(Beginning of RECORDS SHOWN)

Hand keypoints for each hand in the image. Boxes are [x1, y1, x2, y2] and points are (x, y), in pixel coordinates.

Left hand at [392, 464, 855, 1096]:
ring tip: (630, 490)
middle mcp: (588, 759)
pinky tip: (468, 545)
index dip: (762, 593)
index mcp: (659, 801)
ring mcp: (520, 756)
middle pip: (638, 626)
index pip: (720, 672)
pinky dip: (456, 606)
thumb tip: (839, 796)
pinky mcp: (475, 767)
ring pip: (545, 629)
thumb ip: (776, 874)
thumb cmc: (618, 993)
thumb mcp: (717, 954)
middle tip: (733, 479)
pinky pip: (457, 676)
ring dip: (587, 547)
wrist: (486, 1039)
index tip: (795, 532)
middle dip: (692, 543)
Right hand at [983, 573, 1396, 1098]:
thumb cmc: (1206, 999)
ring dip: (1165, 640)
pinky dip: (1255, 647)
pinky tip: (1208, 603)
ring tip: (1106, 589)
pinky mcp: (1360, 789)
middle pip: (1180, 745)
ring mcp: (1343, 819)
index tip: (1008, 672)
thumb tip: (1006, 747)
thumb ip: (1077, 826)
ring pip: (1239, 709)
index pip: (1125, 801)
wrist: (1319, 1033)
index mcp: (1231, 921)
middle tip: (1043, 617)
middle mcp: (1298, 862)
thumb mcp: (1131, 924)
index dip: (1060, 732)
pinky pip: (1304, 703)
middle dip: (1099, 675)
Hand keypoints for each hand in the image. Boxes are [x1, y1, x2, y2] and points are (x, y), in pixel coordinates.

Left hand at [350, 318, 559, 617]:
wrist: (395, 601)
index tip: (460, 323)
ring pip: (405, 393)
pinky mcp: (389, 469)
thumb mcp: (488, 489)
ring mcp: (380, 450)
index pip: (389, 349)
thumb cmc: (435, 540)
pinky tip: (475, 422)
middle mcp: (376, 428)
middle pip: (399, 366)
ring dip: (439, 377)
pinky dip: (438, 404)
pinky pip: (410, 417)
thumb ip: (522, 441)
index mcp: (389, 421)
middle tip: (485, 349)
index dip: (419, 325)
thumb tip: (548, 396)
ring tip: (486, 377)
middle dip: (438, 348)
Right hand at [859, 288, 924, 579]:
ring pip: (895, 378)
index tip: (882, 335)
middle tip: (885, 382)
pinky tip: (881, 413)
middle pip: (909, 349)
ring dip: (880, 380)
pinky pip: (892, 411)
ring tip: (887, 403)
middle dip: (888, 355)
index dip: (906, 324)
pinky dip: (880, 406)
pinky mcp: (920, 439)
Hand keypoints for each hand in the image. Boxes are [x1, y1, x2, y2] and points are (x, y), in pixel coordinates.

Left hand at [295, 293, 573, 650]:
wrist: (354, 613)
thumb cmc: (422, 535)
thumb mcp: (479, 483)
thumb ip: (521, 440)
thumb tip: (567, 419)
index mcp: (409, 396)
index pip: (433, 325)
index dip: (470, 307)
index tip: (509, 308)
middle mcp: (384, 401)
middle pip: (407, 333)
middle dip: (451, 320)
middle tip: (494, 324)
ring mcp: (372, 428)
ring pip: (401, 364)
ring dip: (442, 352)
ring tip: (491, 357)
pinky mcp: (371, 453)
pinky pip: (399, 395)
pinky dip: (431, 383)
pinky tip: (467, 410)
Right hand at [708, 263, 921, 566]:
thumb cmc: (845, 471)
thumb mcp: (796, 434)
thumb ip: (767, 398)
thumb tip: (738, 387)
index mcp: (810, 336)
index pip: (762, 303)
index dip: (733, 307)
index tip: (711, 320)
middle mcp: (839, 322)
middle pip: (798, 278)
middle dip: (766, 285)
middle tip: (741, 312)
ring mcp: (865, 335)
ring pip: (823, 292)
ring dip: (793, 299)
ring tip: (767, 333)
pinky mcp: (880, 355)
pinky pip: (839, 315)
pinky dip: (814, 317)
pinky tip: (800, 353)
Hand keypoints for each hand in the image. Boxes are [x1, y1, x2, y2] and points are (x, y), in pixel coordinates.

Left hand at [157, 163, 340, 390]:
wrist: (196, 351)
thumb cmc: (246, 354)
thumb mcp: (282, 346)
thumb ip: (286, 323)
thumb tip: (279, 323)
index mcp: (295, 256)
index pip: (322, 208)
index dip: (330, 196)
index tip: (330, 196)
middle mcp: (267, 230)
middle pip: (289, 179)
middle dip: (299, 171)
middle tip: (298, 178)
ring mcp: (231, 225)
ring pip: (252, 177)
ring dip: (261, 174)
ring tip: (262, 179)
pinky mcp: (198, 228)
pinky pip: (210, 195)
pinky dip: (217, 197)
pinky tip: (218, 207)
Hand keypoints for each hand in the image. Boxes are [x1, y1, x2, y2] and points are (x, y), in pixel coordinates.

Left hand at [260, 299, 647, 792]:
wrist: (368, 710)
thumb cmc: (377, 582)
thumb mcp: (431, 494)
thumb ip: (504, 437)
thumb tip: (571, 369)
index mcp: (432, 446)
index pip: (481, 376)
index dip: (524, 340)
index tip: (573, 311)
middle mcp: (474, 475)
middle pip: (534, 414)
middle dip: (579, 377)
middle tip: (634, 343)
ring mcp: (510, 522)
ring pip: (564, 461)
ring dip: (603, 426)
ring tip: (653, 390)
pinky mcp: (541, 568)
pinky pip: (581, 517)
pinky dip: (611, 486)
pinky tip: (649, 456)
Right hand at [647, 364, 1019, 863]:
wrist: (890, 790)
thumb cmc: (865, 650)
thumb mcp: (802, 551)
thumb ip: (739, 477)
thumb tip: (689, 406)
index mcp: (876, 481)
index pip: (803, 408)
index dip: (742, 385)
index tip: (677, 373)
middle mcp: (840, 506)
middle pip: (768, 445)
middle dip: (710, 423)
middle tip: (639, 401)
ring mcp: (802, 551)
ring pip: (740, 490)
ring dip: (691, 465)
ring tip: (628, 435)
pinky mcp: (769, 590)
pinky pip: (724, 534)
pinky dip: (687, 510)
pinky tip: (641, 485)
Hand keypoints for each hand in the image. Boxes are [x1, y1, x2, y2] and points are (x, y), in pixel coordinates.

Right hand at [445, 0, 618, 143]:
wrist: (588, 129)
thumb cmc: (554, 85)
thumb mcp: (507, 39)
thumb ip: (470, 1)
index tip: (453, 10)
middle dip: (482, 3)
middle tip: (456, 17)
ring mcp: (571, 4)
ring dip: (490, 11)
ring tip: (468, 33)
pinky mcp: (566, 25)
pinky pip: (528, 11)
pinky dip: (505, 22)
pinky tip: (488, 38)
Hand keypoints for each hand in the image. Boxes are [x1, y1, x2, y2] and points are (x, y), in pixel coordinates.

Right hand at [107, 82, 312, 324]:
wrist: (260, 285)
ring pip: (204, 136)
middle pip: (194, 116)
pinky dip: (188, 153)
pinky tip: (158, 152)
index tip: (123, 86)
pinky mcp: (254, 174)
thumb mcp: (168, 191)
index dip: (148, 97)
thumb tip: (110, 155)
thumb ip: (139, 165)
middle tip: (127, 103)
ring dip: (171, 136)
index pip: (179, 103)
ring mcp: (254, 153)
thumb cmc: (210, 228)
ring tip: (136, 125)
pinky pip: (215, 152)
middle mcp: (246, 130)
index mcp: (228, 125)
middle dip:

(End of RECORDS SHOWN)

* **DIRECTIONS**
Go through the data and return each line where the word "Right" appears.

* **WRITTEN SOLUTION**
Right hand at [983, 573, 1396, 1098]:
Right hand at [859, 288, 924, 579]:
Right hand at [708, 263, 921, 566]:
Right hand at [647, 364, 1019, 863]:
Right hand at [445, 0, 618, 143]:
Right hand at [107, 82, 312, 324]:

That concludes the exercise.